Let $X$ be a (separated, and with whatever other tameness conditions are appropriate) scheme over the integers $\mathbb{Z}$. (If you don't like schemes much, imagine that $X$ is described by algebraic equations over the integers, so that it is possible to make the algebraic variety $X(k)$ for any field $k$.) I am interested in the case in which $X(k)$ is "the same" for all fields $k$ so that it is possible to discuss its properties over the "field with one element $\mathbb{F}_1$". (Actually I think that $\mathbb{F}_1$ is a scam to some extent, but I wanted to make the question catchy.) What I mean is examples such as when $X$ is a Grassmannian. In this case the Poincaré-Hilbert polynomial of the topological cohomology $H^*(X(\mathbb{C}),\mathbb{Q})$ is the same up to the change of variables $q^2 \mapsto q$ as that of the cohomology $H^*(X(\mathbb{R}),\mathbb{Z}/2)$, and that's the same as the polynomial expression of the number of $\mathbb{F}_q$-rational points of $X(\mathbb{F}_q)$, and probably a lot of other things are the same. They're all the same because the Schubert cell decomposition is perfect in the sense that it has a vanishing differential over either $\mathbb{C}$ or $\mathbb{R}$, and it has equally nice properties over any other field.

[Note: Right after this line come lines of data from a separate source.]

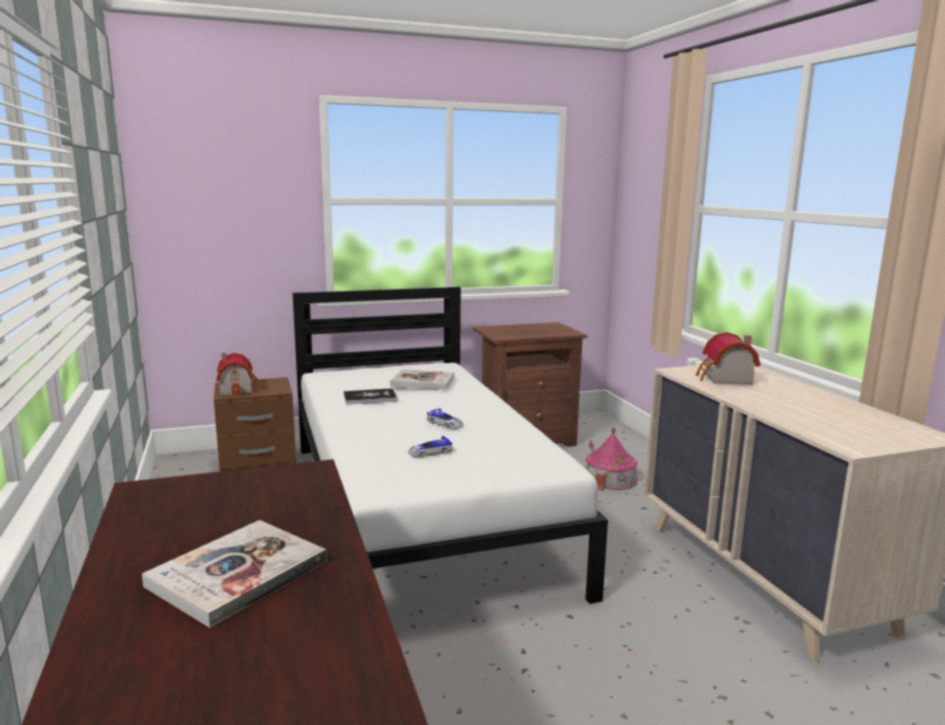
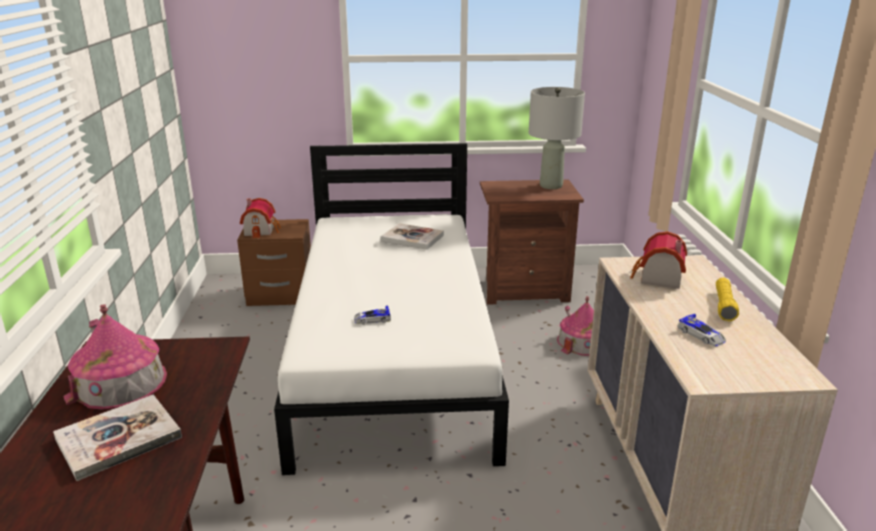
camera: 15 degrees right, 10 degrees up
book [344,388,397,405] -> none
toy car [426,408,464,429] -> toy car moved to [677,314,726,346]
none -> toy house [63,304,167,410]
none -> grey table lamp [529,87,585,189]
none -> yellow flashlight [716,278,739,321]

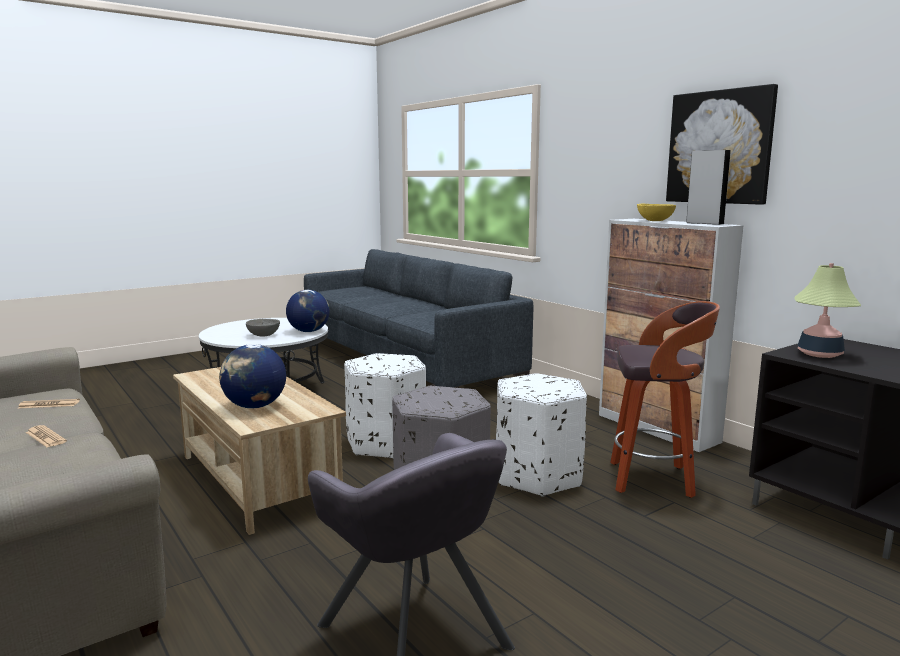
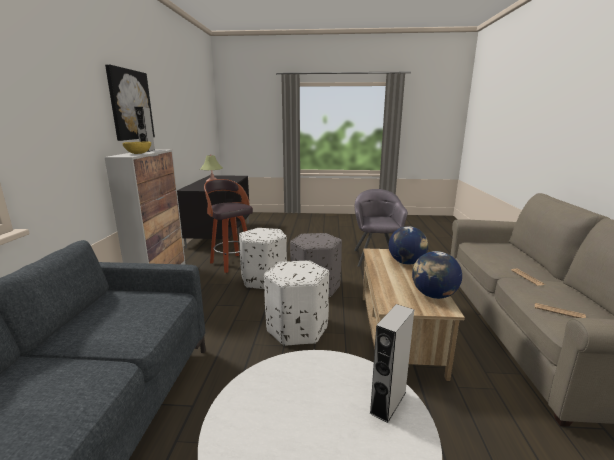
camera: 140 degrees left, 5 degrees up
grey bowl [246,319,280,337] -> none
globe [286,290,330,332] -> globe moved to [412,251,462,299]
none -> grey speaker [369,304,414,423]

Is there a name for a scheme with this type of good behavior? The question is not entirely rigorous, except in the primitive form of reducing only to the fields listed above. Even so, most schemes clearly don't share these stability properties possessed by Grassmannians. For instance, the picture fails badly for an elliptic curve.
I got two good answers to the question (and a third one that was not bad). In the interest of wrapping things up, I would like to accept one of them. The answers are basically tied in mathematical value, but I particularly like Jordan Ellenberg's prose. The picture from both answers taken together is that people have worked both on upper bounds --- all schemes that could possibly qualify for the question --- and lower bounds --- schemes that by design must be allowed as examples. The former are called "polynomial count" varieties; the latter are sometimes offered as varieties defined over $\mathbb{F}_1$. Pure Tate cohomology is another type of upper bound. It seems that the discrepancies between the upper and lower bounds are not well understood.